Add action event fault details

https://blueprints.launchpad.net/nova/+spec/action-event-fault-details

The blueprint proposes to add the fault details to the failed instance action event.

Problem description

Currently, the instance action event details that a non-admin owner of a server sees do not contain any useful information about what caused the failure of the action. For example, if we failed to cold migrate a server, show the server’s event info by openstack server event show <server> <request-id> that will be recorded as:

{
   "events": [
     {
       "finish_time": "2019-11-13T16:18:27.000000",
       "start_time": "2019-11-13T16:18:26.000000",
       "event": "cold_migrate",
       "result": "Error"
     },
     {
       "finish_time": "2019-11-13T16:18:27.000000",
       "start_time": "2019-11-13T16:18:26.000000",
       "event": "conductor_migrate_server",
       "result": "Error"
     }
   ]
}

Obviously, from the response of the server event action, the user cannot obtain the actual useful information.

If the server status is not ERROR but some operation failed, the user cannot get the fault details either because server faults are only shown for servers in ERROR or DELETED status. But instance actions can be shown for a server in any status (and even for deleted servers since microversion 2.21).

Use Cases

As a non-admin user, I would like to know the details about the failure when the server is not in ERROR status. Although I can’t see the exact traceback, at least I can do other attempts based on the details.

Proposed change

In a new microversion, expose the details field in the Show Server Action Details API:

  • GET /servers/{server_id}/os-instance-actions/{request_id}

Add a new policy to control the visibility for a set of instance action attributes, its default rule is ‘rule:system_reader_api’ (Legacy rule is ‘rule:admin_api’).

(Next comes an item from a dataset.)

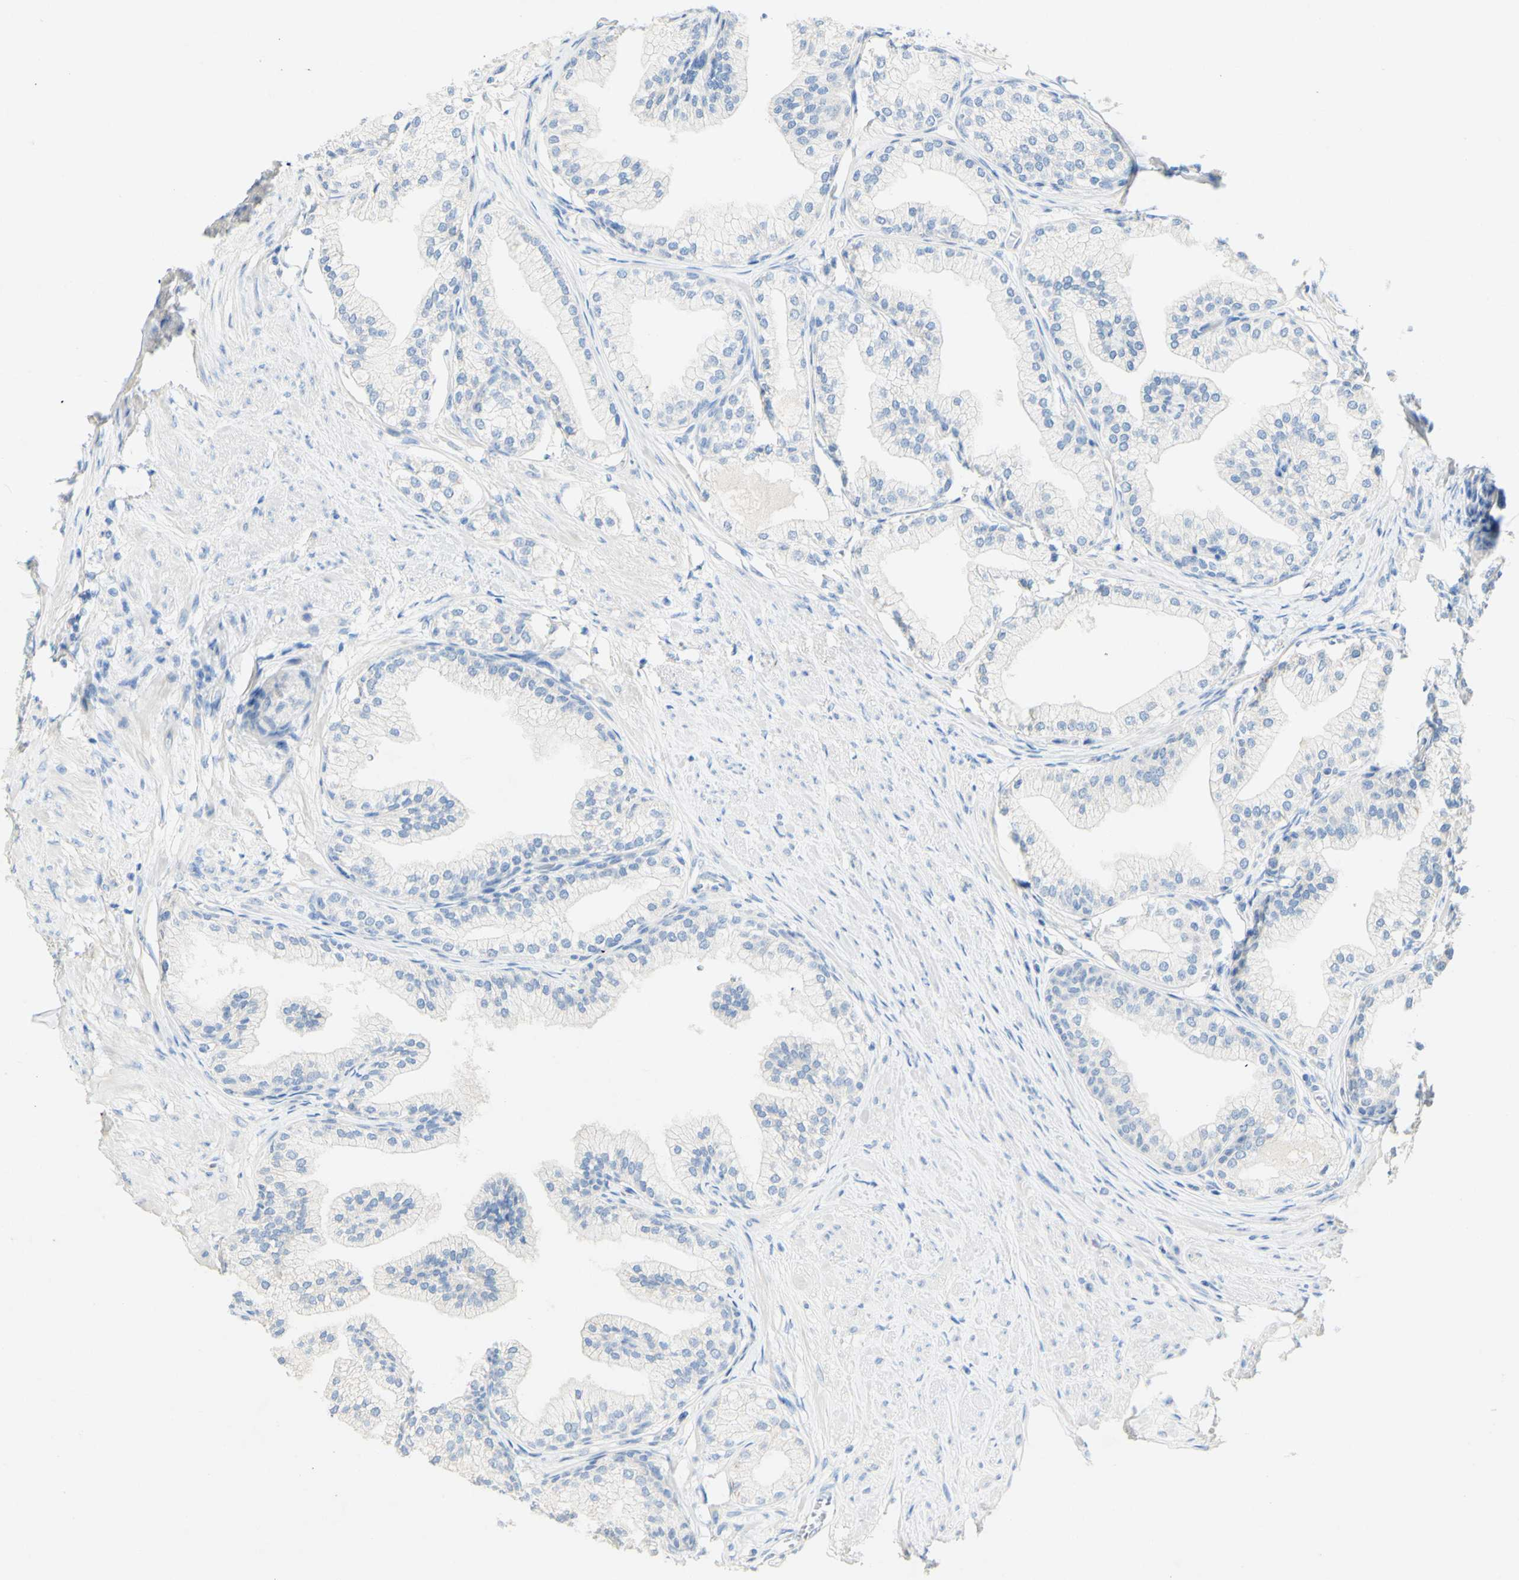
{"staining": {"intensity": "moderate", "quantity": "<25%", "location": "cytoplasmic/membranous"}, "tissue": "prostate", "cell_type": "Glandular cells", "image_type": "normal", "snomed": [{"axis": "morphology", "description": "Normal tissue, NOS"}, {"axis": "morphology", "description": "Urothelial carcinoma, Low grade"}, {"axis": "topography", "description": "Urinary bladder"}, {"axis": "topography", "description": "Prostate"}], "caption": "Immunohistochemistry (IHC) (DAB) staining of normal prostate reveals moderate cytoplasmic/membranous protein expression in about <25% of glandular cells. (Brightfield microscopy of DAB IHC at high magnification).", "gene": "FGF4", "patient": {"sex": "male", "age": 60}}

The event “details” are the same as the fault.message that the user would see when the server is in ERROR status. For NovaExceptions that would be the actual exception message but for non-NovaExceptions it’s just the exception class name (In the defined exception_to_dict function to do message = fault.__class__.__name__).

Alternatives

Add user_message field on NovaException which, if present, gets percolated up to a new field similar to the details. Perhaps this can be as painful as documenting all the different error types.

Data model impact

None. The details column was already in the instance_actions_events table, and it’s a TEXT size column so it should be large enough to hold exception fault messages.

REST API impact

In a new microversion, expose the details parameters in the following API responses:

  • GET /servers/{server_id}/os-instance-actions/{request_id}

    {
       "events": [
         {
           "finish_time": "2019-11-13T16:18:27.000000",
           "start_time": "2019-11-13T16:18:26.000000",
           "event": "cold_migrate",
           "result": "Error",
           "details": "No valid host was found."
         },
         {
           "finish_time": "2019-11-13T16:18:27.000000",
           "start_time": "2019-11-13T16:18:26.000000",
           "event": "conductor_migrate_server",
           "result": "Error",
           "details": "No valid host was found."
         }
       ]
    }
    

This only populates the value of the details attribute after checking that the policy matches ‘rule: system_reader_api’.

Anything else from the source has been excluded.